### Testo fornito
· · · · ·
Quarti di finale, Dublino, i 50 mila di Lansdowne Road, Irlanda-Australia, Campo rifilò due mete, di cui una in mezzo ai pali, eppure a 5 minuti dall’ottantesimo il punteggio era ancora lì, con l’Irlanda appesa a 3 punti: 12-15. E questi 5 minuti furono indimenticabili. Su un pallone vagante si avventò l’ala irlandese Clarke, che la raccolse e la trasmise al terza ala Hamilton. Hamilton resistette a un placcaggio e si precipitò verso la linea di meta irlandese, lontana una quarantina di metri, inseguito da due Wallabies, l’estremo Roebuck e lo stesso Campo. Ma Hamilton volava. Meta trasformata, 18-15 per l’Irlanda. Adesso mancavano 3 minuti. Australia shockata, Irlanda euforica. Tanto da conquistare una touche poco fuori dai 22 degli australiani: se avesse tenuto il possesso, avrebbe vinto. Ma il pallone sfuggì all’Irlanda e fu conquistato dall’Australia. Dall’apertura Lynagh al centro Horan, Horan lanciò Campo, Campo volò in meta e Lynagh trasformò: 19-18 per l’Australia. E il silenzio invase Lansdowne Road.

 

La stessa Coppa del mondo 1991, semifinale, Australia-All Blacks. Mentre i neozelandesi rappresentavano la haka e i suoi compagni li fronteggiavano incoraggiandosi abbracciati, Campo ignorava la cerimonia e se ne andava in giro per il campo passandosi il pallone e calciandolo, il suo modo per non sentire la pressione, ma apparentemente irrispettoso. L’Australia vinse. E alla vigilia della finale, contro l’Inghilterra, Campo solennemente giurò: “Non giocherei per l’Inghilterra nemmeno se mi pagassero” (ed eravamo ancora in tempi di pseudodilettantismo). Dodici anni dopo, alla vigilia della Coppa del mondo, quella del 2003, ormai non più giocatore, sostenne che l’Inghilterra mai e poi mai avrebbe potuto vincerla: e siccome l’Inghilterra la vinse, perdipiù in finale proprio contro l’Australia, Campo pagò dazio, volò a Londra, sfilò (la walk of shame, il cammino della vergogna, invece della walk of fame, il cammino della gloria) per Oxford Street indossando, come un uomo-sandwich, un cartellone bianco e rossocrociato, stile St.George, sponsorizzato dalla società di scommesse Ladbrokes, su cui, davanti, era scritto “lo ammetto, ha vinto la squadra migliore!” (ma, dietro, “3/1 vi faremo fuori la prossima volta!”).
· · · · ·
### Esercizio 1
Rispondi a queste domande sul testo su Campo e i Mondiali di rugby:
(a) Chi segnò la meta che portò l'Irlanda sul 18-15?
(b) Contro quale squadra l'Australia giocò la semifinale della Coppa del mondo 1991?
(c) Quale società di scommesse sponsorizzò il cartellone che Campo indossò a Londra?
### Esercizio 2
Prosegui il testo su Campo e i Mondiali di rugby a partire dall'ultima frase riportata.
I record non hanno alcun ruolo in questo lavoro.

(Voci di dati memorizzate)
· · · · ·
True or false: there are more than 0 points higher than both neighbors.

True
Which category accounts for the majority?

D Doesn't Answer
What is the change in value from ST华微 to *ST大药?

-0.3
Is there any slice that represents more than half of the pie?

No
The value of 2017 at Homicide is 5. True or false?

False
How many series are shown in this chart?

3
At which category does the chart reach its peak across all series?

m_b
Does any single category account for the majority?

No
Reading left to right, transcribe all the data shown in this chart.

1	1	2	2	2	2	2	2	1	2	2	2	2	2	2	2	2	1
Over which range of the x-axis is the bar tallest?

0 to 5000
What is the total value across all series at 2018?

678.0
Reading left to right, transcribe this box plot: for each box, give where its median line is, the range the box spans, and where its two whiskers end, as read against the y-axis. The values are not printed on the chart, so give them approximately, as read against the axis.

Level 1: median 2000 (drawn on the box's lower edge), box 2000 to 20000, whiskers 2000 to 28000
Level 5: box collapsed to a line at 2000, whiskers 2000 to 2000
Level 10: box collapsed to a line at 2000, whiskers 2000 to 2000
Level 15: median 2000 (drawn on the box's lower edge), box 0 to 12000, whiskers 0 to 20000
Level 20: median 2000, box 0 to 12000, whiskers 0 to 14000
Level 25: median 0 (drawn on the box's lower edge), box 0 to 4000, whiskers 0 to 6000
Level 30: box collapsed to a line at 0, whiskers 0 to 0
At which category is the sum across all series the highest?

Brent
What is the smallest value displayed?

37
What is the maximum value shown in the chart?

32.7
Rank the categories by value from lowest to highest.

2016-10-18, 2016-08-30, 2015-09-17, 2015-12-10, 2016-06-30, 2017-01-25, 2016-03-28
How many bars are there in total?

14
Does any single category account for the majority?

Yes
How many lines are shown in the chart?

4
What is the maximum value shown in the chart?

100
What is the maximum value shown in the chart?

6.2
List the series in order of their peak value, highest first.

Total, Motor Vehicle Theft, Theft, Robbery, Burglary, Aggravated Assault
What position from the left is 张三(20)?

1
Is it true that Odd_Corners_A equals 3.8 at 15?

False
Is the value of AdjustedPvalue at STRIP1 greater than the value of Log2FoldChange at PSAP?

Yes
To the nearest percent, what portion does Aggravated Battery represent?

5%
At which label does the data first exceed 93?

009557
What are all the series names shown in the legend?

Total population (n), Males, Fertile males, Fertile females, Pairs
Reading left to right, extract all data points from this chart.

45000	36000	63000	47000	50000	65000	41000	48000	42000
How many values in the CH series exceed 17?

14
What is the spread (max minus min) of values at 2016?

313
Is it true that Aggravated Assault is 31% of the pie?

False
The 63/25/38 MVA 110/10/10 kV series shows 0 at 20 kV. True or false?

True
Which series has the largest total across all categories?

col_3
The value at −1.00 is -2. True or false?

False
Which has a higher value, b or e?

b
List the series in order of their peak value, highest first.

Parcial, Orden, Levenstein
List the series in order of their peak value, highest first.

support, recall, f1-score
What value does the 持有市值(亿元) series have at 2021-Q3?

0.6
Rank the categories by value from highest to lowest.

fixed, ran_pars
· · · · ·
### Soluzione 1
(a) Hamilton, il terza ala irlandese.
(b) Contro gli All Blacks.
(c) Ladbrokes.

### Soluzione 2
 

Campese era così celebre che fu trasformato in un nome. Salesi, Campese e Apakuka, tre fratelli rugbisti, i Ma’afu, uniti dal sangue ma separati dal campo: Salesi, australiano; Campese, figiano; e Apakuka, tongano. Ricapitolando: mamma figiana, papà tongano, trasferiti in Australia, a Sydney, dove alla fine degli anni Settanta il papà era andato a giocare per Drummoyne, e dove erano venuti alla luce – un po’ faticosamente, date le dimensioni – i tre fratelli. Campese deve il nome all’infatuazione del papà per David. E si racconta che quando i due Campese s’incontrarono, e quando Campese il figiano rivelò la genesi del suo nome a Campese l’australiano, Campese l’australiano rimase senza parole. Il bello è che il nome Campese è diventato un bene di famiglia: tant’è che il primogenito di Salesi è stato battezzato Campese.

   

Ogni tanto, richiamato da Munari e dal Petrarca (Campese ha giocato anche a Milano, in quel Mediolanum finanziato da Berlusconi), il giocatore più forte del mondo torna in Italia e se la gode. La sua filosofia è sempre stata semplice: “La gente paga per divertirsi, non per vedere il pallone preso a calci”. La sua sincerità è sempre stata sorprendente: “Da dilettante, sono diventato il primo rugbista milionario”. La sua battuta è sempre stata pronta: il giorno in cui ha incontrato una formazione giovanile del Petrarca, ha detto “finalmente un’occasione in cui non me la vedo con gente più alta e più grossa di me”.

  

Sabato, a Firenze (alle 14, al Franchi, più di 20 mila spettatori), Italia-Australia. Gli azzurri risaliti al dodicesimo posto della graduatoria mondiale dopo la vittoria con Samoa, i Wallabies al settimo (ma erano scesi addirittura al nono) dopo aver vinto di un punto con la Scozia e perso di uno con la Francia. Campese, ci potete scommettere, se la guarderà.